Naw, you just brought up a bunch of ridiculous and discussed it in a tone that offers the patina of reason, where none exists. This is the same nonsense being peddled elsewhere with less sophistication; it doesn’t make it any more accurate.
I do believe that there are people who are honestly concerned with corruption in games journalism, but it’s pretty hard to taken them seriously when the single event they chose as their catalyst and rallying point had sweet fuck-all to do with corruption and everything to do with a thin excuse for misogyny and slut-shaming.
Corruption in the gaming press is very real and has been for ages, but nobody seemed to think that any of the actual, in-your-face corruption was worth starting a movement over. Remember when Eidos got Jeff Gerstmann fired from Gamespot for giving Kane & Lynch a bad review? Remember how people grumped about it in comment threads for two weeks and then completely forgot about it?
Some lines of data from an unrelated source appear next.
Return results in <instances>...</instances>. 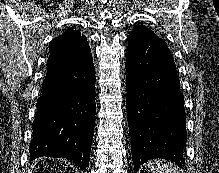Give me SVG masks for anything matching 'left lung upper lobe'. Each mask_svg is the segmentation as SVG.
Returning <instances> with one entry per match:
<instances>
[{
	"instance_id": "obj_1",
	"label": "left lung upper lobe",
	"mask_w": 219,
	"mask_h": 173,
	"mask_svg": "<svg viewBox=\"0 0 219 173\" xmlns=\"http://www.w3.org/2000/svg\"><path fill=\"white\" fill-rule=\"evenodd\" d=\"M139 33H154V32L145 26L137 25L136 27H134V29L131 31L130 34H139Z\"/></svg>"
}]
</instances>
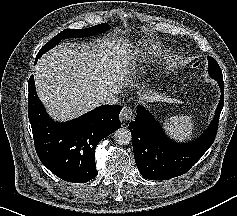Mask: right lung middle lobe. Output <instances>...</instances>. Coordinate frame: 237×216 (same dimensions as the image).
Returning a JSON list of instances; mask_svg holds the SVG:
<instances>
[{
  "mask_svg": "<svg viewBox=\"0 0 237 216\" xmlns=\"http://www.w3.org/2000/svg\"><path fill=\"white\" fill-rule=\"evenodd\" d=\"M108 24L102 23L97 26H92L86 29H65L47 42L38 52L36 61L49 49L55 47L62 39L66 38H78V37H87L94 34L102 33L108 30Z\"/></svg>",
  "mask_w": 237,
  "mask_h": 216,
  "instance_id": "1",
  "label": "right lung middle lobe"
}]
</instances>
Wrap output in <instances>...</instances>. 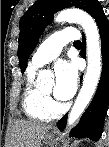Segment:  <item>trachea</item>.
Masks as SVG:
<instances>
[{"instance_id": "1", "label": "trachea", "mask_w": 109, "mask_h": 147, "mask_svg": "<svg viewBox=\"0 0 109 147\" xmlns=\"http://www.w3.org/2000/svg\"><path fill=\"white\" fill-rule=\"evenodd\" d=\"M79 44H81V42H80V41H78V43H74V45H79Z\"/></svg>"}]
</instances>
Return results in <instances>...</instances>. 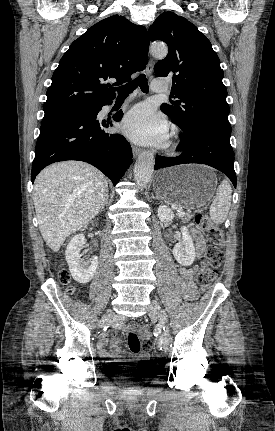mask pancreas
<instances>
[{
  "mask_svg": "<svg viewBox=\"0 0 275 431\" xmlns=\"http://www.w3.org/2000/svg\"><path fill=\"white\" fill-rule=\"evenodd\" d=\"M193 215L192 214H185L183 216H180V219L186 223L189 222L192 219Z\"/></svg>",
  "mask_w": 275,
  "mask_h": 431,
  "instance_id": "1",
  "label": "pancreas"
}]
</instances>
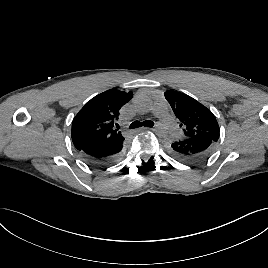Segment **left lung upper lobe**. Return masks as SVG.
<instances>
[{"instance_id":"1","label":"left lung upper lobe","mask_w":268,"mask_h":268,"mask_svg":"<svg viewBox=\"0 0 268 268\" xmlns=\"http://www.w3.org/2000/svg\"><path fill=\"white\" fill-rule=\"evenodd\" d=\"M166 100L183 127V138L205 137L217 142L220 129L213 113L192 97L177 91H166Z\"/></svg>"}]
</instances>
There is certainly a difference between those two things. It’s weird to even talk about the idea of “playing favourites” in reviews since reviewers are there to tell us which things are their favourites. If a reviewer likes different things than you, then it’s probably best not to take that reviewer’s word on what’s good, but I don’t see how that’s even related to taking money from big publishers to write nice reviews for them.
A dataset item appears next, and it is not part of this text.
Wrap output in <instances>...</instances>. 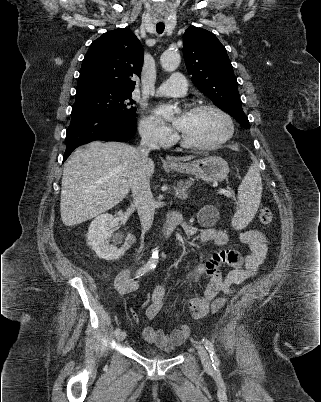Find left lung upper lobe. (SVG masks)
Returning <instances> with one entry per match:
<instances>
[{"label":"left lung upper lobe","instance_id":"5c2ea615","mask_svg":"<svg viewBox=\"0 0 321 402\" xmlns=\"http://www.w3.org/2000/svg\"><path fill=\"white\" fill-rule=\"evenodd\" d=\"M183 40L186 68L195 86L244 128H250L225 47L213 33L194 26L185 31Z\"/></svg>","mask_w":321,"mask_h":402}]
</instances>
I’m not sure what you are trying to express here.
That Breitbart article claiming that the existence of an email list for game journalists is evidence of a conspiracy, is ridiculous on its face. But on looking into it a bit more, what really jumps out at me is Ben Kuchera’s involvement. Ben Kuchera, when working at Ars Technica, wrote some very good articles documenting corrupt practices in game journalism. And this was real corruption: big game publishers sending gifts to game reviewers, hosting lavish parties to announce new games, and exacting retribution on the careers of gaming journalists who gave their games negative reviews. Also, Ben Kuchera left Ars Technica shortly after he published a review of Duke Nukem Forever, in which he described its extensive, brutal misogyny, and its complete lack of any real creativity or other virtue. There was an enormous flamewar in the Ars Technica forum thread for that article, with a lot of the all-too-familiar condemnations of any hint of social consciousness in a game review.
It’s clear that what Breitbart really finds scandalous is that there are gaming journalists with progressive ideals, and who will critique games and the gaming industry from that perspective – and, horror of horrors, they talk to each other. That’s not corrupt, it’s not unethical, it’s not a conspiracy, and it’s not even mildly surprising.
At worst, by Orland’s account, he suggested to the list that game journalists counter sexism by highlighting a game Zoe Quinn had produced – a suggestion he later concluded was inappropriate, and withdrew. He had no power over the other subscribers on that list. That’s no conspiracy, and it’s not comparable to the group of 4chan users planning a campaign of lies.
EDIT: Oops. I hadn’t decided how to finish the sentence at the end of the first paragraph, and I’d left it incomplete.
The breitbart stuff is interesting in that it is quite honest about it being all about attacking feminists. It made gamergate more political and marginal (and easier for most folks to ignore), but also much more intense for those who went in the deep end.